The case of retired General Jovito Palparan who had recently been arrested on charges of grave human rights abuses against activists is an interesting one. On one hand, here is a highly-decorated officer admired by his comrades in the Philippine military for his consistent zeal in the battlefield and singular focus on crushing the enemy — the New People’s Army (NPA), the terrorist arm of the Communist Party of the Philippines (CPP). On the other hand, he is regarded as the “Butcher” and the Berdugo (“executioner”) — a man who allegedly oversaw the torture and killing of activists as a means to the ends of his marching orders.
Even in the corporate world, ambitious employees aspire to be seen by their superiors as the guy who gets shit done. Corporate culture rewards executives who are able to inspire their staff with glibly militaristic directives like “go over there and kick ass” or, when referring to “issues”, to “make it go away”. Corporate executives, cubicle warriors are incessantly told, don’t want to hear excuses, only results.
Interestingly, this sort of prevalent corporate culture models itself on the typical military organisation. Military command is arguably the most efficient results-oriented approach to organising people. When a military organisation fails, people die. Lots of people. Thus, military organisations have evolved over the centuries into what they are today — no-nonsense organisations whose mission is to kill and survive while doing that.
Similarly when corporations fail, people lose their jobs and economies take hits in their growth targets. More importantly, executives don’t get their bonuses and get chewed out by their wives for failing to bring home the diamonds. And that is why corporations, taking on board the wisdom of management consulting firms, have adopted the ethos of military organisations and sport teams — so they could tap the primal impulses of their young guns to deliver results. To the bottom line, in this case.
Most corporate types will attest to the effectiveness with which corporations are able to “motivate” them to nail the sale and kill the competition. So effective and systematically-applied is this “motivation” that generations of brilliantly-small-minded university-educated career folk have sacrificed health, family, friends, and spouses at the altar of corporate success.

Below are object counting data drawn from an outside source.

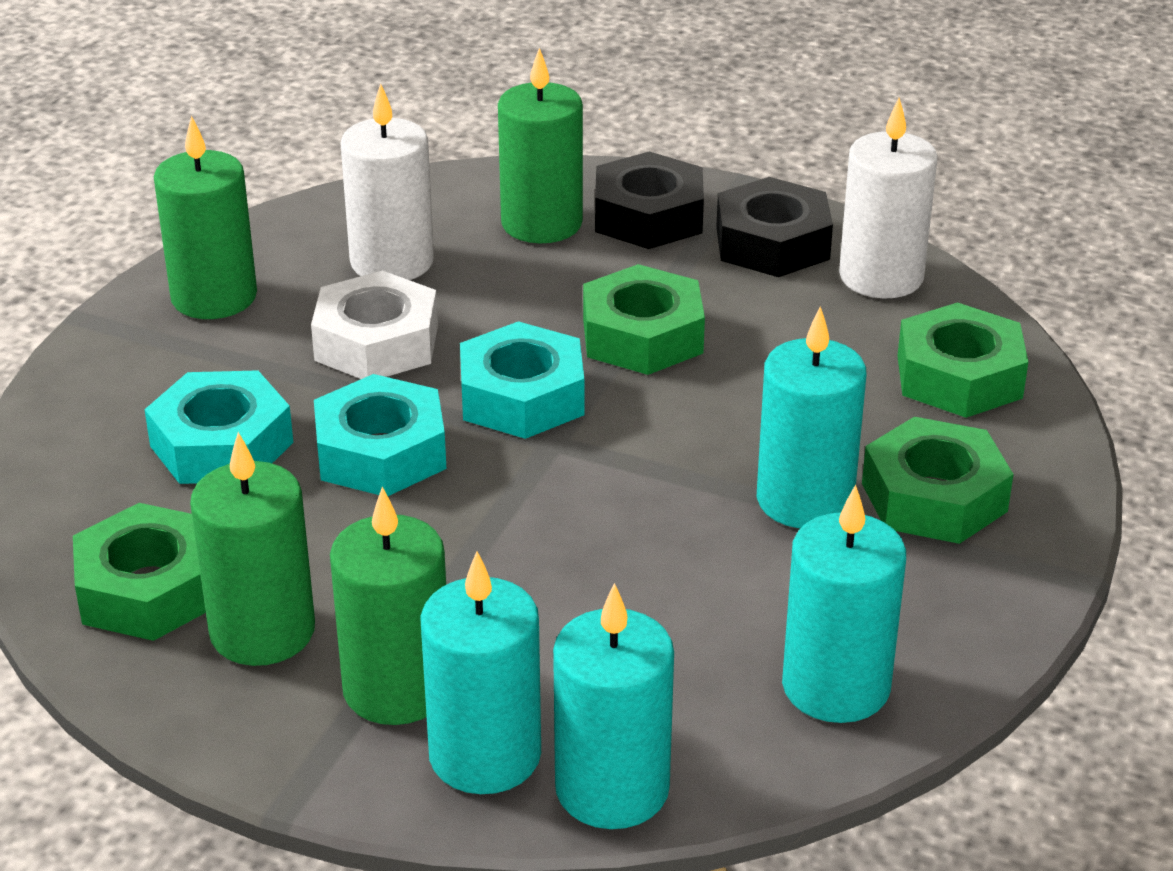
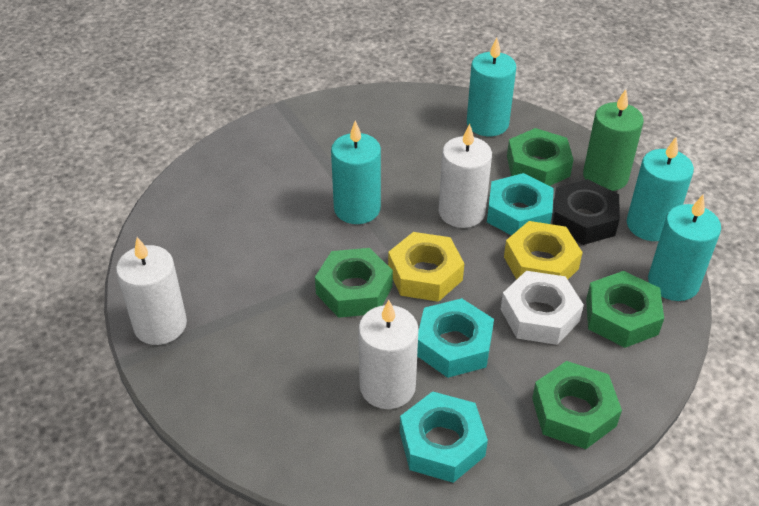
black nut: 2 -> 1
green candle: 4 -> 1
white candle: 2 -> 3
yellow nut: 0 -> 2

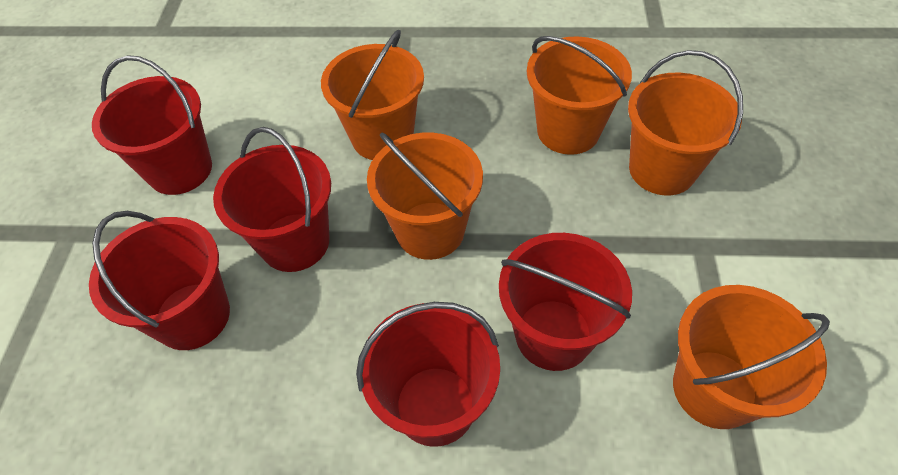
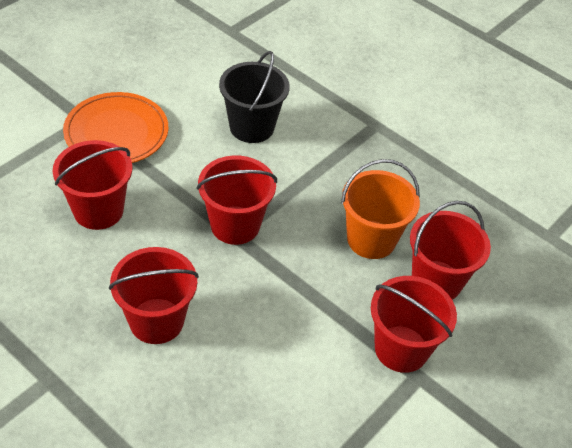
black bucket: 0 -> 1
orange bucket: 5 -> 1
orange plate: 0 -> 1

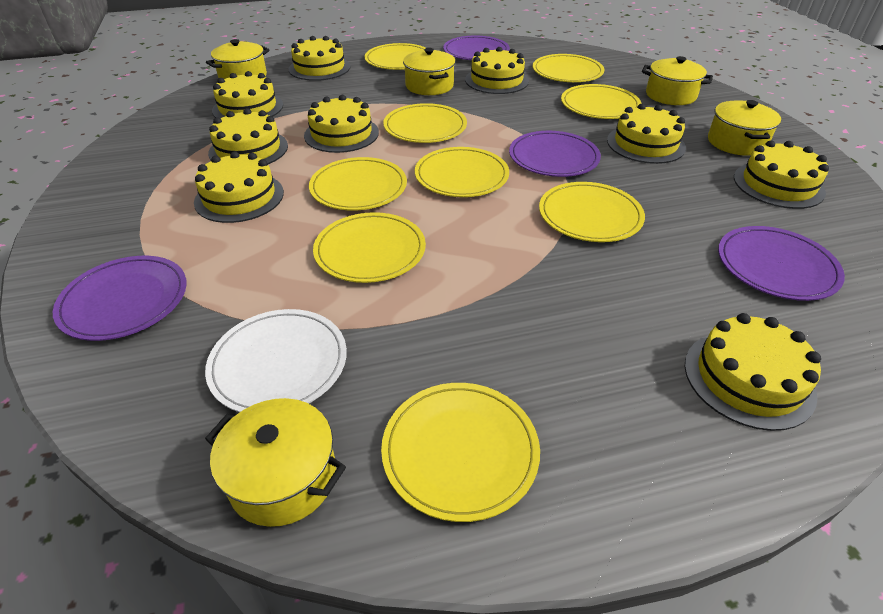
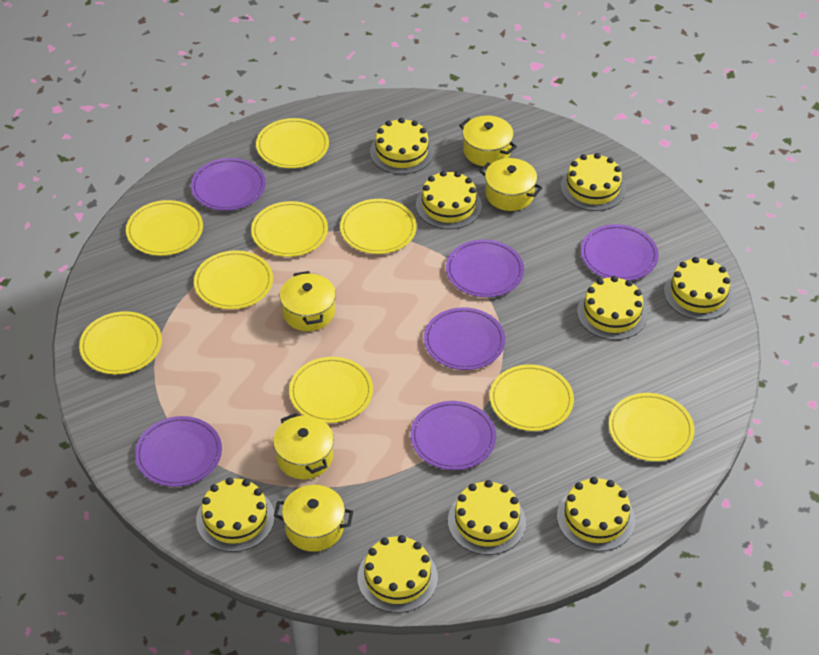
purple plate: 4 -> 6
white plate: 1 -> 0

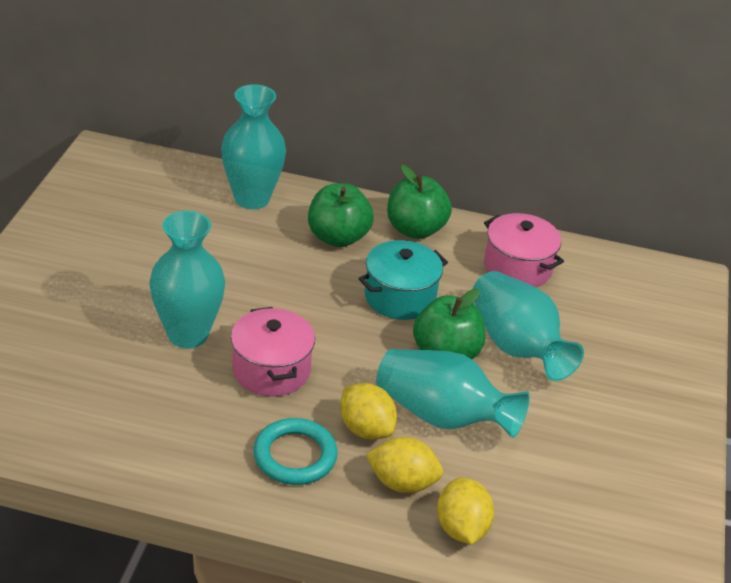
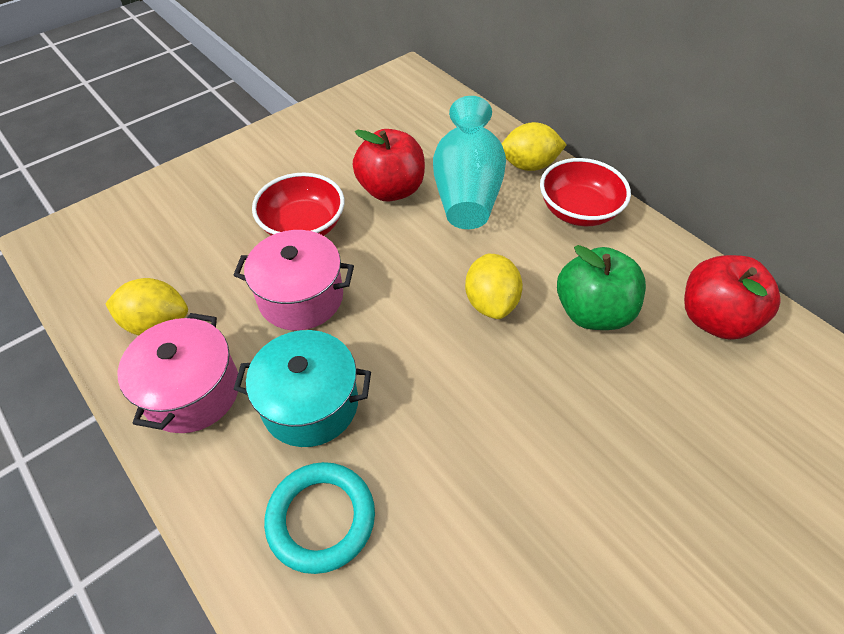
green apple: 3 -> 1
red apple: 0 -> 2
red bowl: 0 -> 2
turquoise vase: 4 -> 1

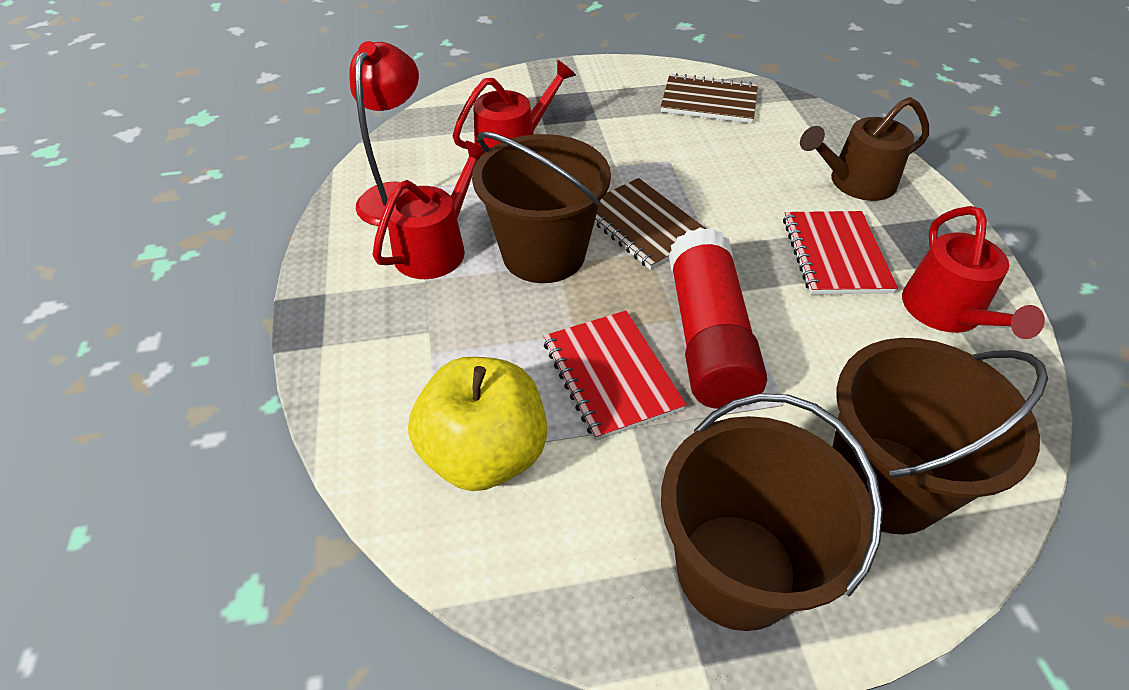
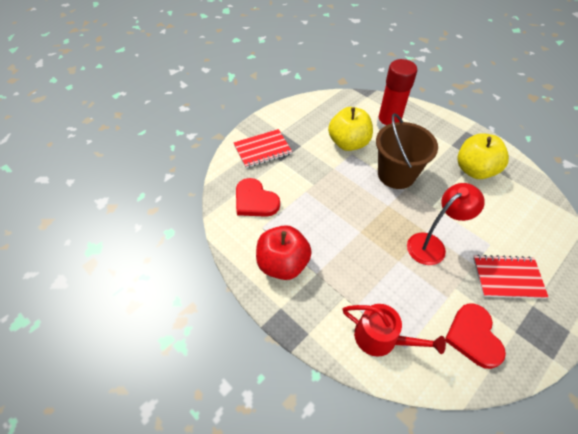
brown bucket: 3 -> 1
brown notebook: 2 -> 0
brown watering can: 1 -> 0
red apple: 0 -> 1
red heart: 0 -> 2
red watering can: 3 -> 1
yellow apple: 1 -> 2

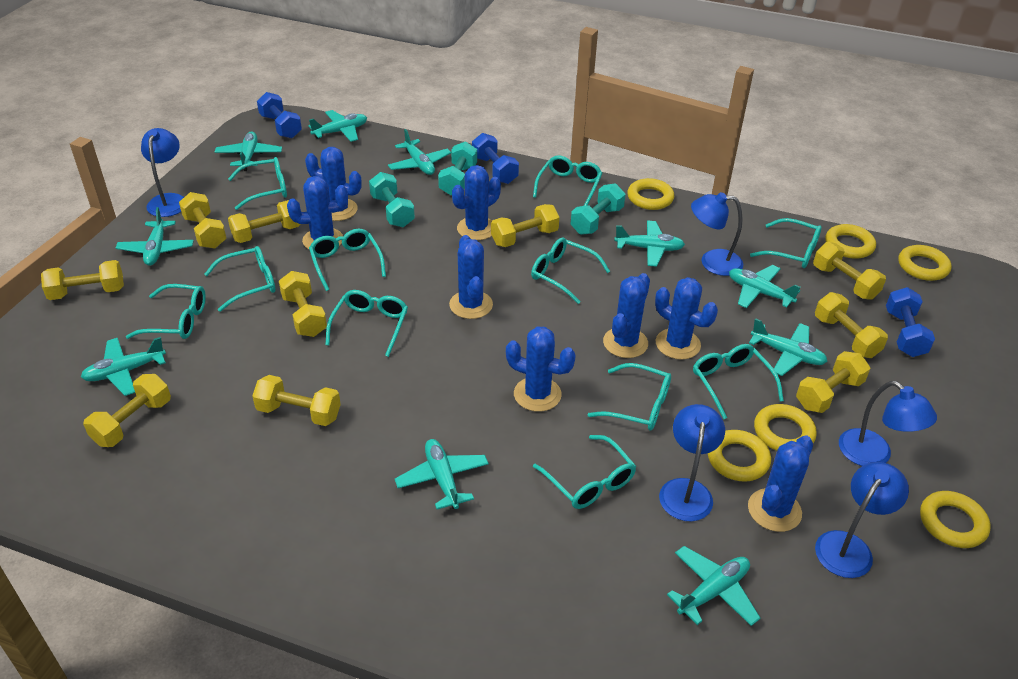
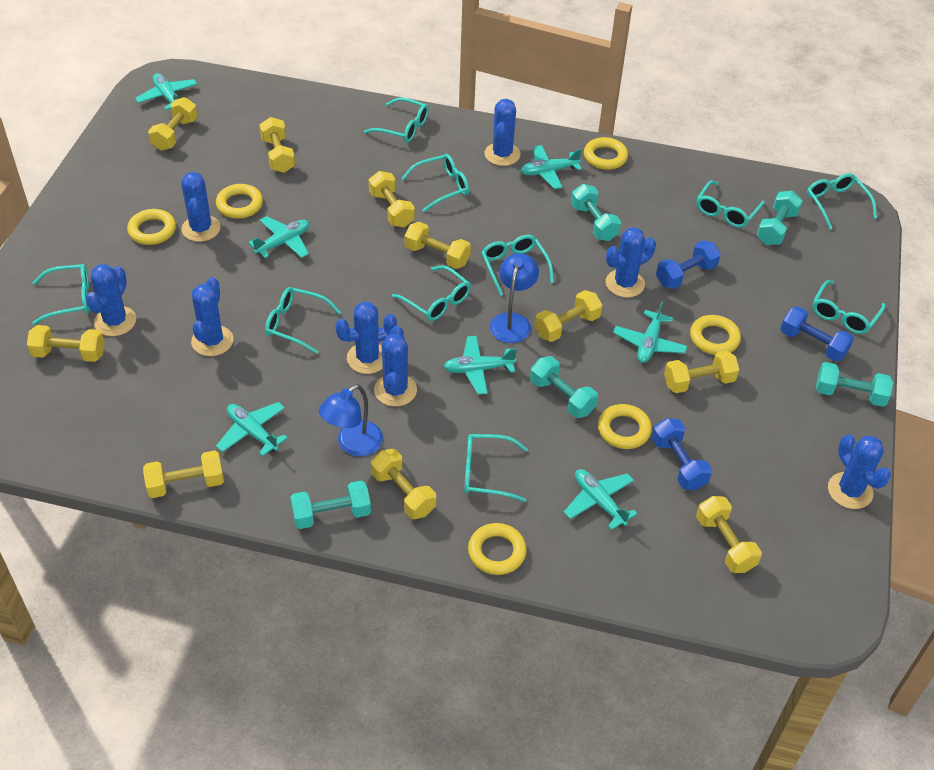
blue lamp: 5 -> 2
turquoise dumbbell: 3 -> 5
turquoise glasses: 11 -> 10
turquoise plane: 10 -> 7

What does this have to do with Jovito “the (alleged) Butcher” Palparan?
Well, everything. Many of us can never know what soldiers go through in the battlefield. The “enemy” to a typical soldier is a mere abstraction, more a target to kill than the human being it usually is. It is the same whatever end of a gun barrel one might happen to be situated. When you are behind it, finger twitching on the trigger, the other guy is a kill that must happen. When you are on the other end being shot at, the other guy is a bogey that you desperately also need to kill. If your man on the ground is in the habit of launching into existential debates in his head everytime he is faced with a kill-or-be-killed situation, well, you really wouldn’t want that sort of soldier in your team. And that is why that kind of mental habit is systematically beaten out of the average cadet in basic training.
In short, soldiers are trained to kill on orders.
Make no illiusions about what military training is all about. It is all geared towards training killers and getting them to work well amongst fellow trained killers to form a collective that works cohesively to crush the enemy. So there is really no mystery behind why Filipino soldiers continue to admire Palparan and why their gentrified “officers” are under pressure to order them to keep that sentiment to themselves — because civilians will never understand what soldiers go through.
People will balk at that simple but confronting truth. Soldiers, the average emo civilian will insist, are “defenders”. Of course they are. Japan’s Imperial Army is now known as its “Defense Force” precisely to pander to that sentiment. But that doesn’t change what its soldiers are. And by no means should that sort of peace time sentiment change the Filipino soldier either. Because to be able to defend a territory and keep its citizens happily tapping on their iPads while sipping their lattes at the local Starbucks, there are enemies to kill.
If you find yourself in a dark street corner with a shadowy figure coming at you with a knife, you’d ideally want a big black shiny attack dog on your side — not a yip-yip lap dog. You’d want that shadowy figure sprawled on the ground with that dog’s jaws clamped around his neck first before you come around to the task of figuring out who he was and what he planned to do to you.
Jovito Palparan was that attack dog. Did he take his mission to crush Filipino communists seriously? By all accounts he did. Did the means with which he sought to fulfill that mission justify that end? That is what is debatable today. What position you take in that debate will, of course, depend on what side of the kill equation you happen to be in.